Partenariat, échanges, intérêts mutuels: ce sont les crédos du moment de la politique «tunisienne » des États-Unis d’Amérique, réitérés jeudi par le énième haut responsable américain à visiter la Tunisie depuis le 14 janvier.


Tamara Wittes, sous-secrétaire pour les Affaires du Proche-Orient au Département d’Etat américain, a déclaré jeudi qu’elle a fait le voyage «pour d’abord écouter les Tunisiens parler de leurs plans pour la réussite de la transition démocratique et pour mettre en place les meilleures façons de collaborer (avec les Tunisiens)».
En visite de quelques jours parmi nous, Dr. Wittes a tenu à souligner le désir des Américains «de focaliser sur les intérêts communs». Tous les responsables américains qui ont visité la Tunisie ces dernières semaines, y compris la secrétaire d’État Hillary Clinton, se sont en effet contenté du rôle d’interlocuteur attentif, avant de réagir ou d’avancer des propositions et des politiques concrètes. «Nous privilégions le partenariat et l’échange », insiste la responsable américaine.
Mais que lui ont dit ses «partenaires» tunisiens?  «J’ai entendu parler de grandes difficultés, voire de malheurs économiques, ceux qui ont contribué à déclencher la révolution ont besoin d’investissements, aussi bien tunisiens que de l’étranger».

A-t-on encore besoin de la Mepi?
Et qu’en est-il de l’Initiative de Partenariat au Moyen Orient (Mepi), dont Tamara Wittes s’occupe au Département d’Etat?
Ça a été «un grand succès», répond-elle, précisant que «l’initiative a beaucoup aidé les États-Unis à construire des partenariats dans la région qu’elle couvre et mieux comprendre les priorités locales».
Elle estime qu’au cours des neuf ans de l’existence de la Mepi, «la société civile, la classe politique et la jeunesse des pays arabes ont énormément évolué. Les associations dans les différents pays sont devenues plus actives et plus interconnectées. La Mepi nous a aussi permis de comprendre les défis rencontrés par les pays arabes, dont les plus importants sont la dignité, la corruption des régimes, la liberté de faire ses propres choix, et les façons dont elles affectent les peuples de la région».
Quand Hillary Clinton parlait de l’importance d’échanger avec les peuples de ces défis, à Doha en janvier dernier, la révolution battait son plein en Tunisie. «Assez symbolique», selon Wittes.

Les Etats-Unis et les élections en Tunisie
Les élections du 24 juillet prochain constitueront le premier challenge sérieux aussi bien pour la Tunisie que pour ses partenaires occidentaux.
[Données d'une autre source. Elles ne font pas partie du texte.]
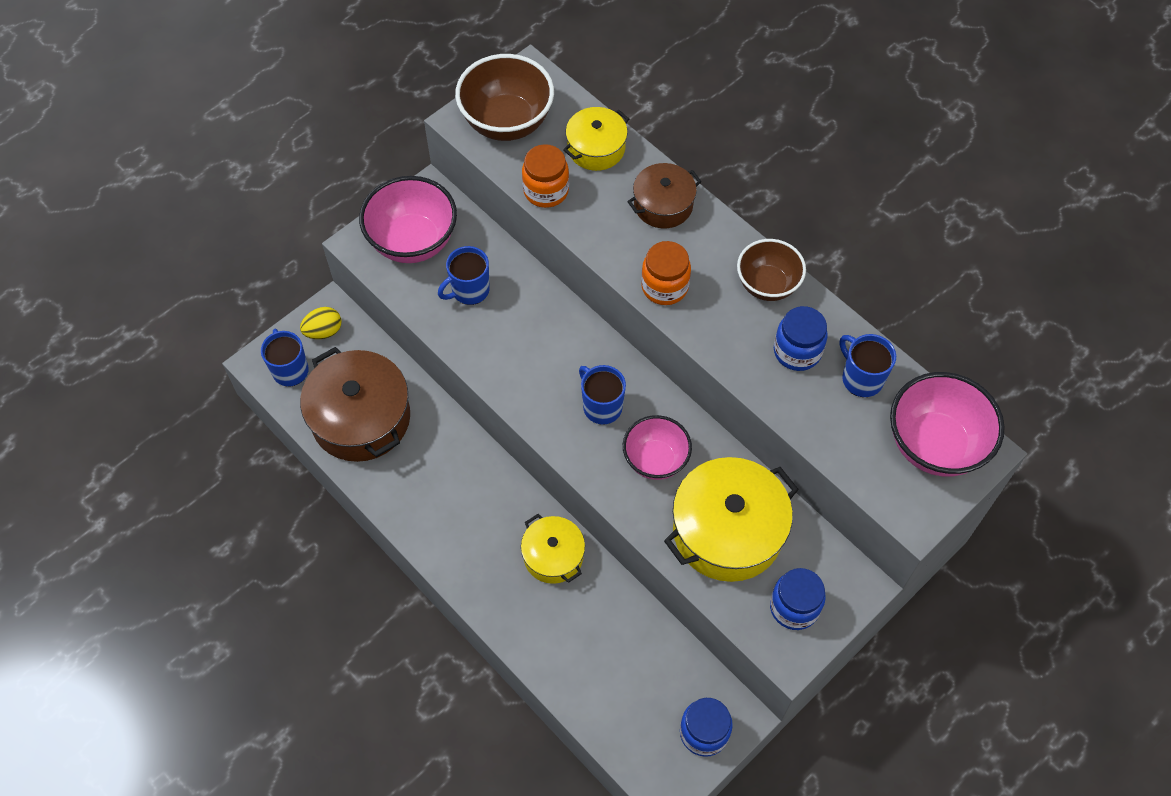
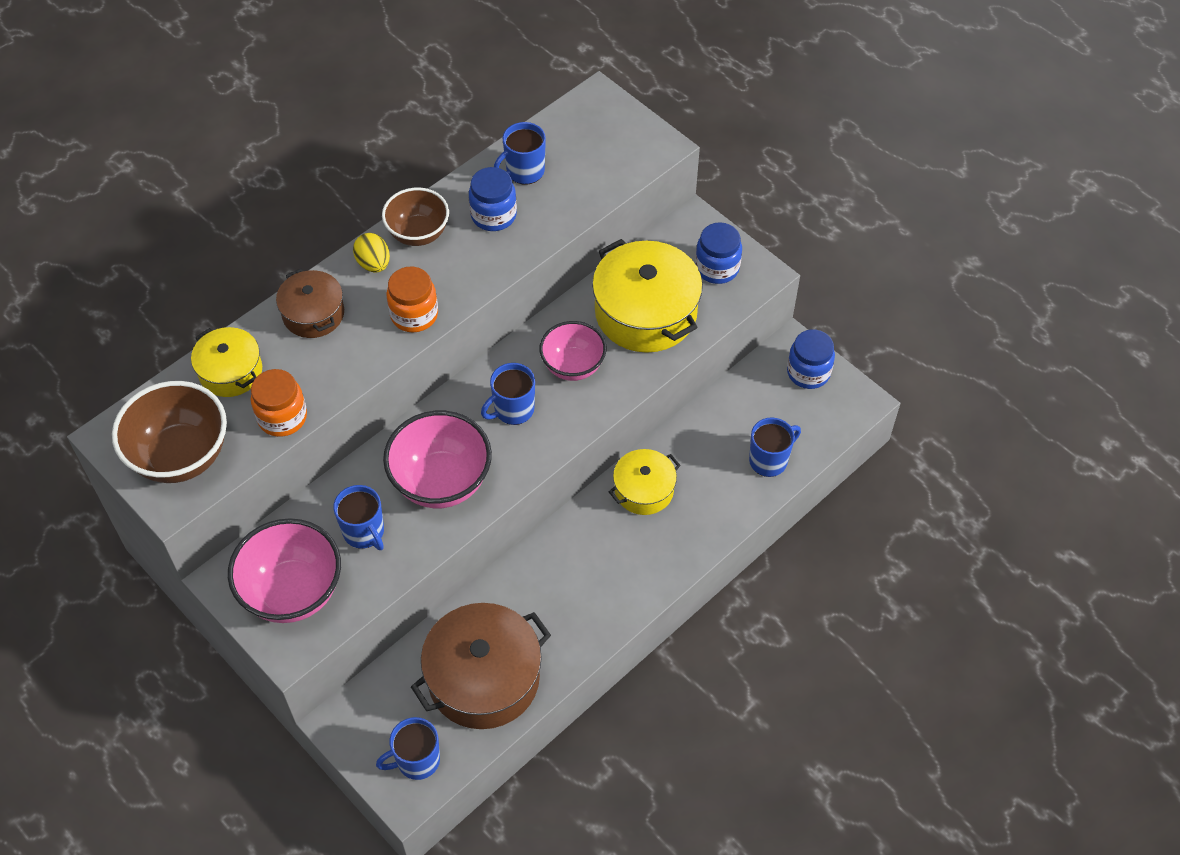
camera: 90 degrees left, 5 degrees down
yellow egg [300,307,342,339] -> yellow egg moved to [353,233,390,273]
pink bowl [890,372,1005,476] -> pink bowl moved to [383,411,492,508]
none -> blue mug [749,418,801,477]

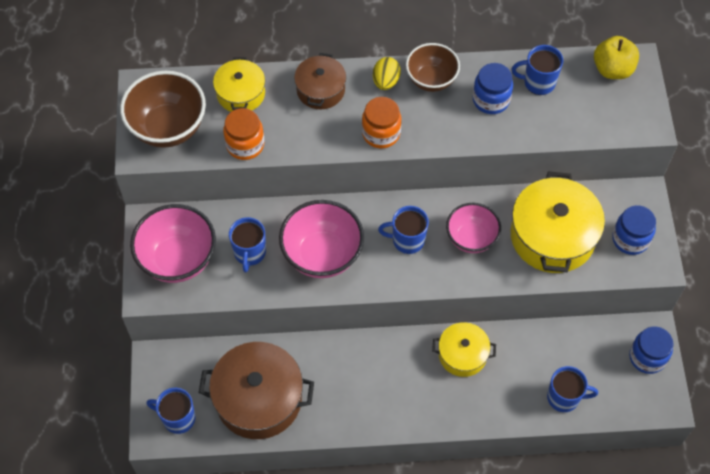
camera: 40 degrees right, 5 degrees up
none -> yellow apple [594,36,639,79]

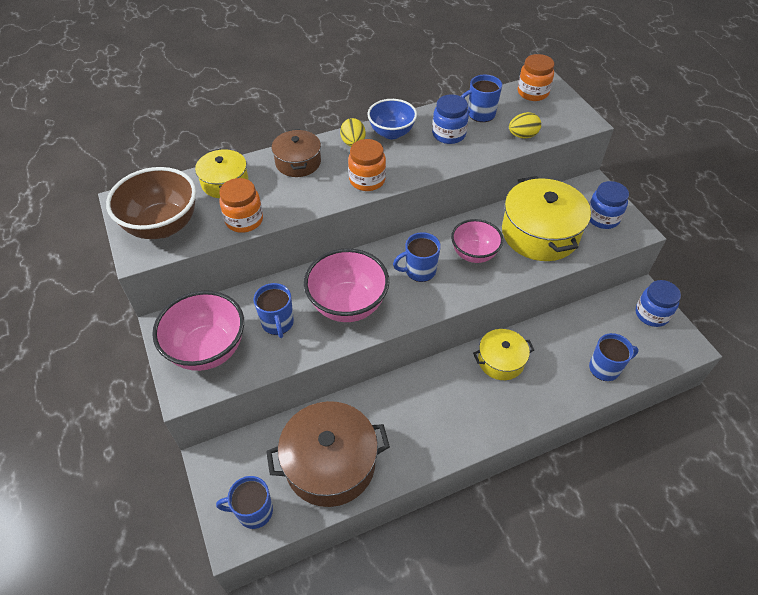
camera: 20 degrees left, 10 degrees down
brown bowl [406,43,460,92] -> blue bowl [367,99,417,139]
yellow apple [594,36,639,79] -> orange jar [518,54,555,101]
none -> yellow egg [509,112,541,138]

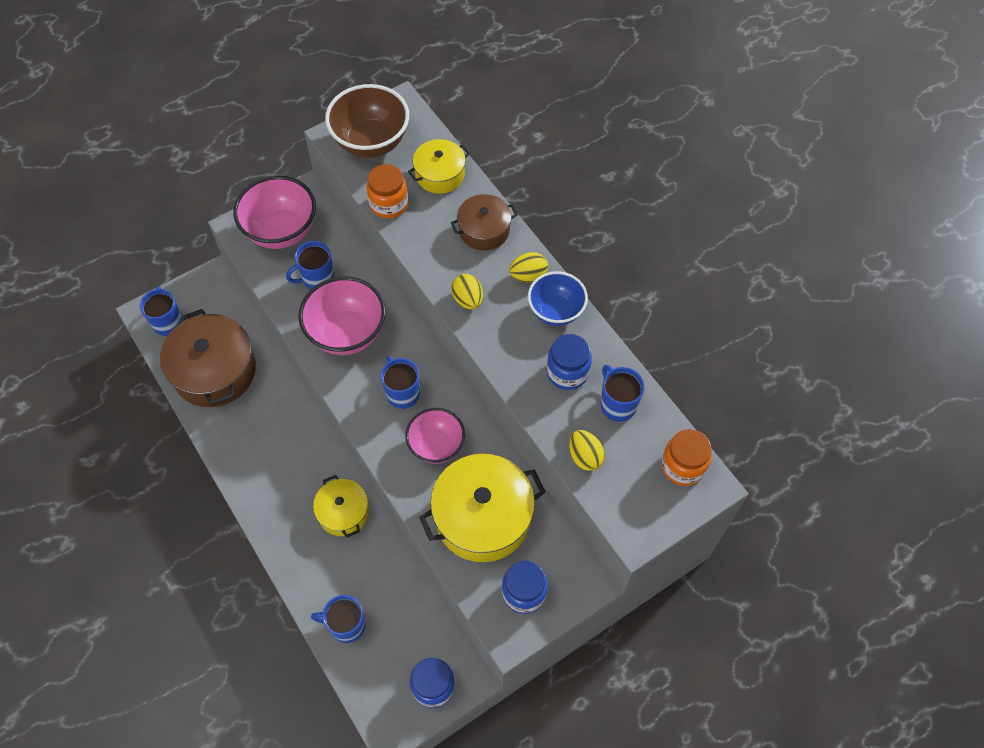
camera: 80 degrees right, 10 degrees up
orange jar [348,139,386,191] -> yellow egg [451,274,483,310]
blue mug [589,333,639,381] -> blue mug turned 120 degrees clockwise [311,595,366,643]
Comment les États-Unis apporteront-ils leur soutien et leur partenariat à cette expérience historique?
«La démocratie en Tunisie ne peut être véhiculée que par les Tunisiens eux-mêmes et la procédure doit être purement tunisienne», nous dit Tamara Wittes, avançant l’exemple de la presse tunisienne qui, selon elle, est rapidement passée d’un secteur totalement contrôlé par l’Etat à une presse libre et ouverte. Pas vraiment à ce point, quand-même!
Quel apport américain à la transition tunisienne, alors? Wittes cite deux mécanismes pour ce qu’elle appelle partenariat à la transition: l’aide directe (les dons) à des projets bien déterminés, une action dont s’occupera l’ambassade des États-Unis à Tunis, d’une part et les 20 millions de dollars décidés à cet effet par l’administration américaine en mars dernier, d’autre part.
Mme Wittes a réitéré son souhait que les Américains soient invités en tant qu’observateurs lors des prochaines élections. «Nous savons qu’un grand nombre d’organisations de par le monde voudront superviser et protéger cette échéance mais nous le feront aussi volontiers. La procédure électorale nécessite beaucoup d’organisation et de formation et ce sera une autre arène où nous souhaiterons collaborer». «Quant aux élections elles-mêmes, nous somme convaincus que c’est les Tunisiens qui décideront de leur propre avenir, à travers un processus où ils choisiront pour eux-mêmes».
Pour ce qui est de l’état des lieux au Moyen-Orient au vu des récents développements sociaux, politiques et militaires, Wittes admet que «le statu quo n’est pas durable*» et pense que la stabilité sur le long terme «est vitale » pour la démocratie dans la région.
«Nous avons un grand intérêt pour la stabilité et la prospérité dans la région, a-t-elle dit, et nous continuerons de supporter les négociations entre Palestiniens et Israéliens pour atteindre une paix de commun accord**».

Mourad Teyeb

* Durable : Wittes a utilisé le terme «sustainable».
** Une paix de commun accord: «negotiated peace».